_Task_
Could you rewrite the lines below, changing every "Transcribe" to "Copy" and leaving the rest untouched?

::: Materials provided :::

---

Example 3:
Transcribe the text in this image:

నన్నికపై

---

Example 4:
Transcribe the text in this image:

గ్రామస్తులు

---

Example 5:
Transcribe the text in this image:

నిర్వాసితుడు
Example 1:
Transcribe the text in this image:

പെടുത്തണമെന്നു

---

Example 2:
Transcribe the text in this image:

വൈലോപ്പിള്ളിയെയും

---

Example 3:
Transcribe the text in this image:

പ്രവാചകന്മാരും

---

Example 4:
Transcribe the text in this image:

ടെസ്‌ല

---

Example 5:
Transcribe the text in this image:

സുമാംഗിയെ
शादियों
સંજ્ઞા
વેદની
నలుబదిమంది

:::

_Output for this task_
---

Example 3:
Copy the text in this image:

నన్నికపై

---

Example 4:
Copy the text in this image:

గ్రామస్తులు

---

Example 5:
Copy the text in this image:

నిర్వాసితుడు
Example 1:
Copy the text in this image:

പെടുത്തണമെന്നു

---

Example 2:
Copy the text in this image:

വൈലോപ്പിള്ളിയെയും

---

Example 3:
Copy the text in this image:

പ്രവാചകന്മാരും

---

Example 4:
Copy the text in this image:

ടെസ്‌ല

---

Example 5:
Copy the text in this image:

സുമാംഗിയെ
शादियों
સંજ્ઞા
વેદની
నలుబదిమంది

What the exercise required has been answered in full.